The junta’s reliance on Russian mercenaries has backfired spectacularly. Rather than stabilizing the country, these forces have been linked to widespread human rights abuses and civilian massacres. This brutality has become a powerful recruitment tool for JNIM, alienating the population and further undermining the regime’s credibility. The partnership has proven militarily ineffective, with Russian forces often confined to their bases, unable to secure the vast territory.

So, is Mali on the brink? The immediate, cinematic fall of Bamako may not be inevitable or even JNIM’s preferred short-term goal. They may find more value in slowly strangling the state, consolidating control over the periphery, and watching the center weaken from within. But this is a distinction without a lasting difference. The sustained pressure is collapsing Mali from the inside out.
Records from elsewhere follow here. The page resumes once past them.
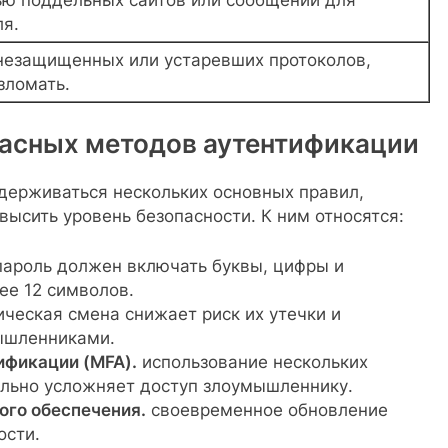
ля.
незащищенных или устаревших протоколов,
зломать.
асных методов аутентификации
ерживаться нескольких основных правил,
ысить уровень безопасности. К ним относятся:
ароль должен включать буквы, цифры и
ее 12 символов.
ческая смена снижает риск их утечки и
ышленниками.
ификации (MFA).
использование нескольких
ельно усложняет доступ злоумышленнику.
ого обеспечения.
своевременное обновление
ости.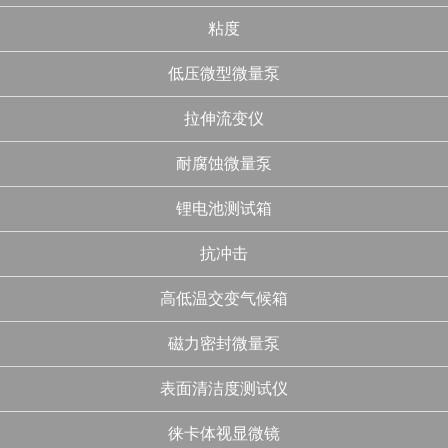
粘度
低压微型微量泵
拉伸流变仪
耐腐蚀微量泵
锂电池测试箱
抗冲击
高低温交变气候箱
磁力密封微量泵
表面清洁度测试仪
徕卡体视显微镜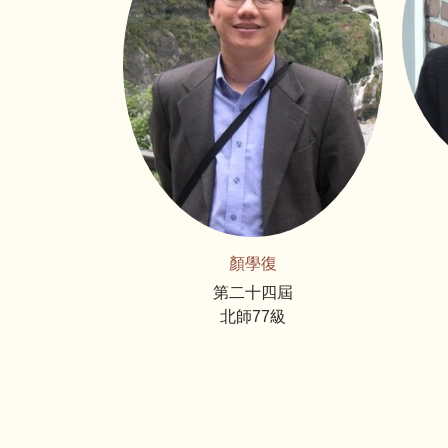
顏學復
第二十四屆
北師77級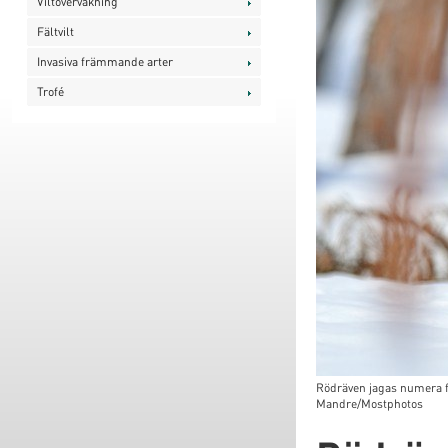
Viltövervakning
Fältvilt
Invasiva främmande arter
Trofé
Rödräven jagas numera fr
Mandre/Mostphotos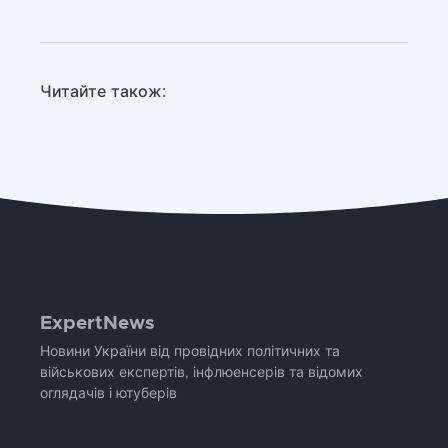
Читайте також:
ExpertNews
Новини України від провідних політичних та
військових експертів, інфлюенсерів та відомих
оглядачів і ютуберів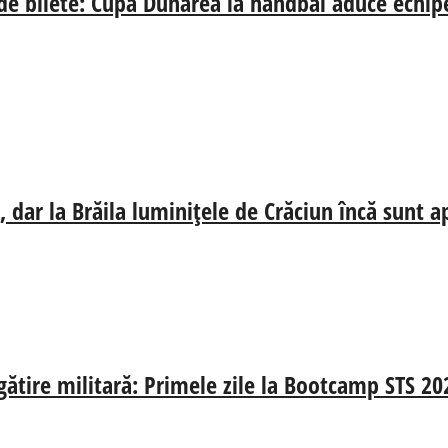
 de bilete: Cupa Dunărea la handbal aduce echip
 dar la Brăila luminițele de Crăciun încă sunt a
egătire militară: Primele zile la Bootcamp STS 20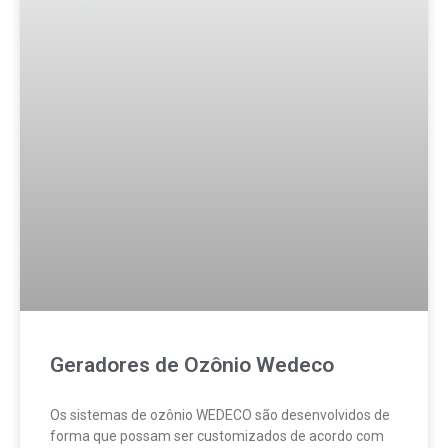
Geradores de Ozônio Wedeco
Os sistemas de ozônio WEDECO são desenvolvidos de
forma que possam ser customizados de acordo com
The ultimate conclusion is that Mali is being hollowed out. Whether the final push happens next month or in two years, the result is likely the same: a failed state. The danger is not merely a change of management in Bamako, but the creation of a vast, ungoverned space in the heart of the Sahel. This would mirror the conditions that spawned the Islamic State in Iraq and Syria, but with even less international will or capacity to intervene.